Find the word "date" in the records below. List each line containing it.

====== Records to use

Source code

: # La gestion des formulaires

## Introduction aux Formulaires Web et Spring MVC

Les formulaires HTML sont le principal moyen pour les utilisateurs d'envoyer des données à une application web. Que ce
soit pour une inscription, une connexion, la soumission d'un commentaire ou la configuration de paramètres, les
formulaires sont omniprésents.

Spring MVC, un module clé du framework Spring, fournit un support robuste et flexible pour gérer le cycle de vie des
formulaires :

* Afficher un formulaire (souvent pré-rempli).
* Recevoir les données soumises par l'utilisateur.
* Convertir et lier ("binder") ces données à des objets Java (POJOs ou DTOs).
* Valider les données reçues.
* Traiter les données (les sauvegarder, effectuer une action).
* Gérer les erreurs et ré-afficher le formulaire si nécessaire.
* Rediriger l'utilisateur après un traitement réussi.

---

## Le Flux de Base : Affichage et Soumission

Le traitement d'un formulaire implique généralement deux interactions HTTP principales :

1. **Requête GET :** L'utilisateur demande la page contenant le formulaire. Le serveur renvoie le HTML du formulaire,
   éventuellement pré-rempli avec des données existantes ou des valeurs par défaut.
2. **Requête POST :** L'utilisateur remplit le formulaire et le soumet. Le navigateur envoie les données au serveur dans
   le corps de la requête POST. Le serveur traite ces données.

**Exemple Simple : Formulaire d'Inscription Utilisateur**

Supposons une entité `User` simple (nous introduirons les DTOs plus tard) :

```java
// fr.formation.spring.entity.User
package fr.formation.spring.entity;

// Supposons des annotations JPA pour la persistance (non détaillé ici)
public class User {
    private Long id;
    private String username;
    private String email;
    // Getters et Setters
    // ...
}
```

============
====== Records to use

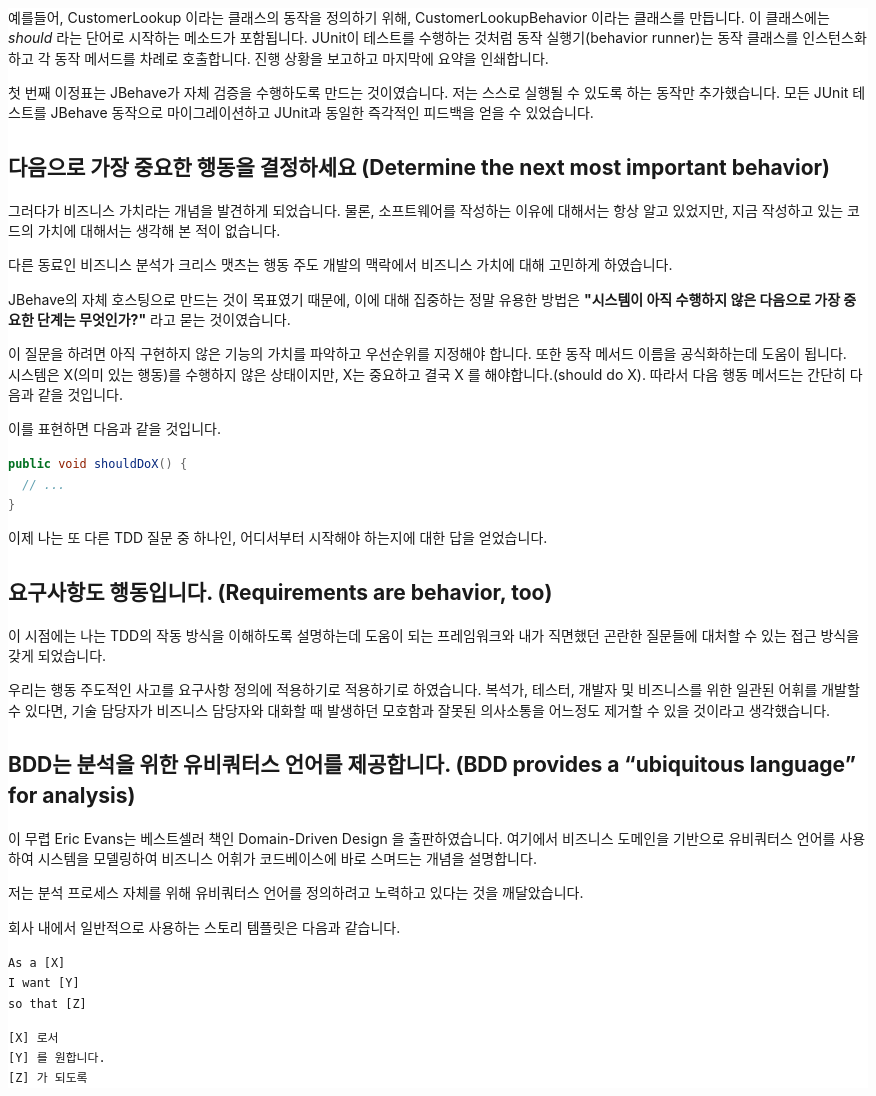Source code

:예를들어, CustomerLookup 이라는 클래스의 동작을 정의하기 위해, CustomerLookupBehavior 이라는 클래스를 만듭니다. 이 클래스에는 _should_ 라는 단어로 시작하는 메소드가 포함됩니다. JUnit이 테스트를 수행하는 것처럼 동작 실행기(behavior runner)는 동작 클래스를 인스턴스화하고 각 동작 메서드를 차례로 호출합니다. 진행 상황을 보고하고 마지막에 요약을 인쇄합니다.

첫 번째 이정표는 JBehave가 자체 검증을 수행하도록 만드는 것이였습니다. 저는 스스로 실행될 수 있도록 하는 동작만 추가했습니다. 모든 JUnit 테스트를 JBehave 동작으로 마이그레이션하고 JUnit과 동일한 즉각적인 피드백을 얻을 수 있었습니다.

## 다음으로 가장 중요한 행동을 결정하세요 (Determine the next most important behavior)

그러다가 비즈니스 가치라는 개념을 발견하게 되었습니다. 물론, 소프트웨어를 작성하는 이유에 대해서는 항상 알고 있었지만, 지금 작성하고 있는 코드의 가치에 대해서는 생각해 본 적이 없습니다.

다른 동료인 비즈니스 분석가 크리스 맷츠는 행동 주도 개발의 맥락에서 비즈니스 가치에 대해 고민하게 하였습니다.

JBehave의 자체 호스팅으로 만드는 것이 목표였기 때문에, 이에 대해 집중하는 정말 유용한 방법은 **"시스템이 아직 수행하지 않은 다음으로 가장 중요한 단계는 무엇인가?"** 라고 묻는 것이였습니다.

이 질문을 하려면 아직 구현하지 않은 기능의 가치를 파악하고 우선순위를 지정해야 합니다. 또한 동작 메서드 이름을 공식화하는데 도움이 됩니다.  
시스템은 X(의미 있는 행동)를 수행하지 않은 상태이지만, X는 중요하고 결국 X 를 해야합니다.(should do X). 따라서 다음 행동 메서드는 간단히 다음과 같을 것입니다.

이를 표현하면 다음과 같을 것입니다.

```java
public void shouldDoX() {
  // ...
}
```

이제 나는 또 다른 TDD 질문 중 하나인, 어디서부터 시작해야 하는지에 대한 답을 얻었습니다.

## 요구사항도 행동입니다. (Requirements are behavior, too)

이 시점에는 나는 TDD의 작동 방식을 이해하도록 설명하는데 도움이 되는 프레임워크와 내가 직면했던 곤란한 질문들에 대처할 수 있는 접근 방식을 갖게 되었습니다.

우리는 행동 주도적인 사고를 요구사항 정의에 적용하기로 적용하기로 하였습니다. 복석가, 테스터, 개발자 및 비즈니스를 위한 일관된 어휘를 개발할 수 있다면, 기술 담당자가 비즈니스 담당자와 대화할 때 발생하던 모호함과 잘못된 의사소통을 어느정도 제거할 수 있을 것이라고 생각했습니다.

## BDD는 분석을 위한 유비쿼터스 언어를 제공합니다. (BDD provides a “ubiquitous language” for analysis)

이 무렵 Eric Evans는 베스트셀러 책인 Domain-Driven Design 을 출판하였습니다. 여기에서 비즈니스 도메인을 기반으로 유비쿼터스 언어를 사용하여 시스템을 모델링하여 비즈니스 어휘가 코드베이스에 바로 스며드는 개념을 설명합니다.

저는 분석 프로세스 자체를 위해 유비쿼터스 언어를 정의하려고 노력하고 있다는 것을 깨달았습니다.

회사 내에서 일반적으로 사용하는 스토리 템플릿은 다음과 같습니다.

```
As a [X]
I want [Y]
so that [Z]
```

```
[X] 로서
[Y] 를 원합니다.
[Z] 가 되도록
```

============
====== Records to use

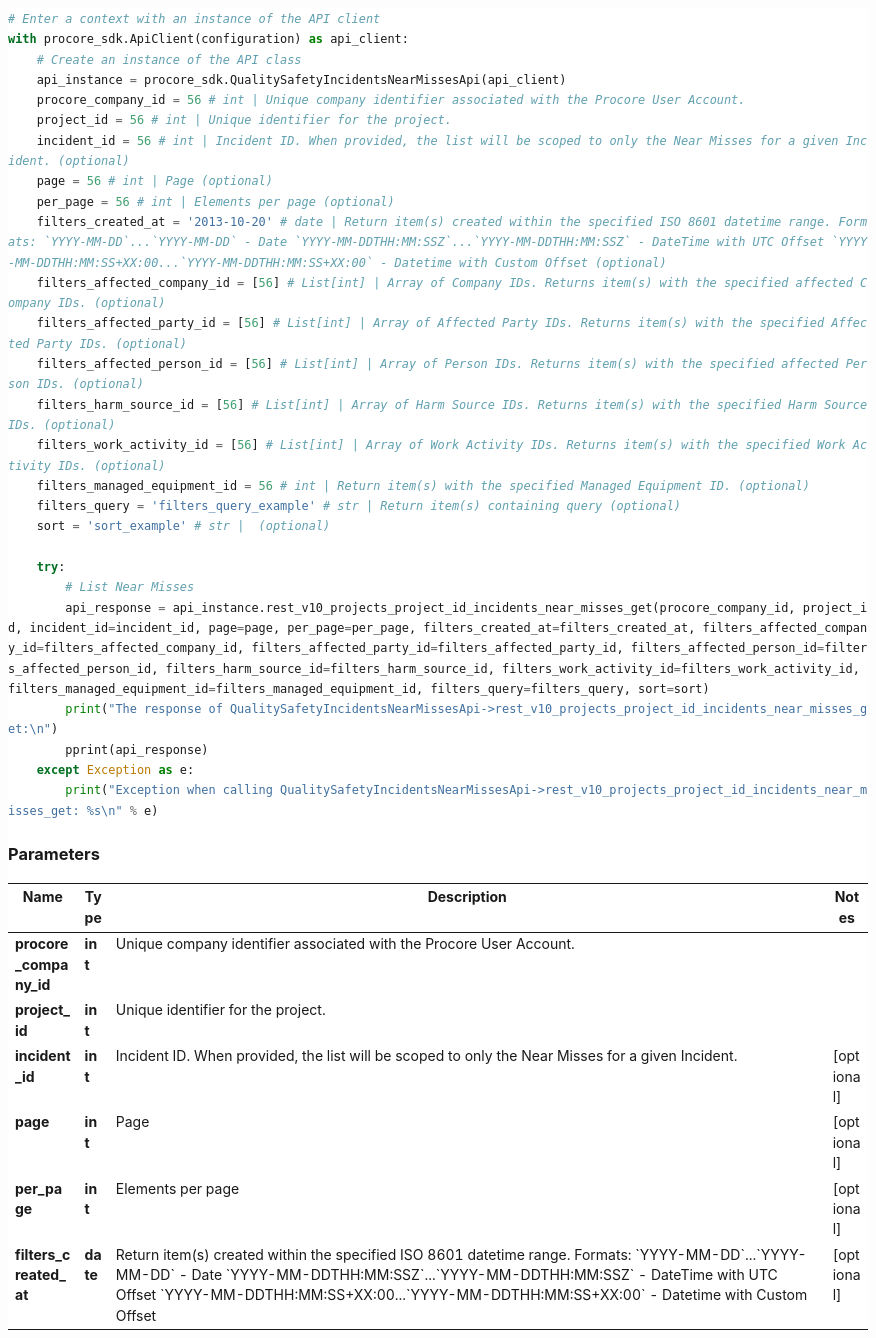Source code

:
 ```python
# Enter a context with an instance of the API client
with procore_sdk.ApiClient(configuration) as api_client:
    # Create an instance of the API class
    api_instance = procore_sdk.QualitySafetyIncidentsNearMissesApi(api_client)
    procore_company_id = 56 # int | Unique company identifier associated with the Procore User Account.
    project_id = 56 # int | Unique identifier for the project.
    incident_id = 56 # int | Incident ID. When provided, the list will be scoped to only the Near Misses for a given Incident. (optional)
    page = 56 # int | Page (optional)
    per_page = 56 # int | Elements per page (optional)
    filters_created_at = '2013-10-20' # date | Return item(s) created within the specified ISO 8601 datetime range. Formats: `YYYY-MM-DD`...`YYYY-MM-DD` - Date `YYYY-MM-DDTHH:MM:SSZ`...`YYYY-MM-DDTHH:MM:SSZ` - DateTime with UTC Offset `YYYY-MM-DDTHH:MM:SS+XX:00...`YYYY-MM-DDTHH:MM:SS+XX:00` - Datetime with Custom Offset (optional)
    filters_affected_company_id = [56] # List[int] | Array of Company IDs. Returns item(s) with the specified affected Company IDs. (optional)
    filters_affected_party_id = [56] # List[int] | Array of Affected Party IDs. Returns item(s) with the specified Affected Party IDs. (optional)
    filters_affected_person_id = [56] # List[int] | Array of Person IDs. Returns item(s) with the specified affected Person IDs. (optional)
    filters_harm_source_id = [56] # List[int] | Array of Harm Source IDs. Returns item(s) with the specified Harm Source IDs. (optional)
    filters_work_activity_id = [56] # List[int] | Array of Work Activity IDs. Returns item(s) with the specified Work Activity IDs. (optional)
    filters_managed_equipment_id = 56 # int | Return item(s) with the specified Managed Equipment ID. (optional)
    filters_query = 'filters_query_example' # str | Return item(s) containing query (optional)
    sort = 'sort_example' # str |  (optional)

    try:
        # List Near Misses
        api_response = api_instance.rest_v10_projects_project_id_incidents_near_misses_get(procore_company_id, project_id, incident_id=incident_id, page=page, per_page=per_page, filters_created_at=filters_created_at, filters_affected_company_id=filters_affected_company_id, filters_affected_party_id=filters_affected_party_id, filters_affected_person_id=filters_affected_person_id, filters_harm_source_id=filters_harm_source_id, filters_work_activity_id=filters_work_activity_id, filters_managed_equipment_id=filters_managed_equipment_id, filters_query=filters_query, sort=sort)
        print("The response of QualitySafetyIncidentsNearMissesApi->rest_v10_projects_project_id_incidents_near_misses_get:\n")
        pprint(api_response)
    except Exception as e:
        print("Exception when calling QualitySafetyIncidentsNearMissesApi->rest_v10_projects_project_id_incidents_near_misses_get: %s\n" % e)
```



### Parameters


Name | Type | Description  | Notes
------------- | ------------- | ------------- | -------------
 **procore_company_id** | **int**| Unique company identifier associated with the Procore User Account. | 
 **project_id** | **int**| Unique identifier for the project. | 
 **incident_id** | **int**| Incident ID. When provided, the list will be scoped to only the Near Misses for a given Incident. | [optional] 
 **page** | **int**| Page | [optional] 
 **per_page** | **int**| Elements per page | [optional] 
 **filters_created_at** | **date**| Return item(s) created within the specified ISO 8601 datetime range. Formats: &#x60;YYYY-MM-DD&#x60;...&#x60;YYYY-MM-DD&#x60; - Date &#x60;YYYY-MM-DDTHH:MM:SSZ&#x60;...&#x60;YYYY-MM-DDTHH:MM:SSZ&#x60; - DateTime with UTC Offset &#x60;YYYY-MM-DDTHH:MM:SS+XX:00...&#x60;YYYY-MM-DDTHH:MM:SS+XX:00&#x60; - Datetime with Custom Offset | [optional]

============

- **Response area**:
    filters_created_at = '2013-10-20' # date | Return item(s) created within the specified ISO 8601 datetime range. Formats: `YYYY-MM-DD`...`YYYY-MM-DD` - Date `YYYY-MM-DDTHH:MM:SSZ`...`YYYY-MM-DDTHH:MM:SSZ` - DateTime with UTC Offset `YYYY-MM-DDTHH:MM:SS+XX:00...`YYYY-MM-DDTHH:MM:SS+XX:00` - Datetime with Custom Offset (optional)
 **filters_created_at** | **date**| Return item(s) created within the specified ISO 8601 datetime range. Formats: &#x60;YYYY-MM-DD&#x60;...&#x60;YYYY-MM-DD&#x60; - Date &#x60;YYYY-MM-DDTHH:MM:SSZ&#x60;...&#x60;YYYY-MM-DDTHH:MM:SSZ&#x60; - DateTime with UTC Offset &#x60;YYYY-MM-DDTHH:MM:SS+XX:00...&#x60;YYYY-MM-DDTHH:MM:SS+XX:00&#x60; - Datetime with Custom Offset | [optional]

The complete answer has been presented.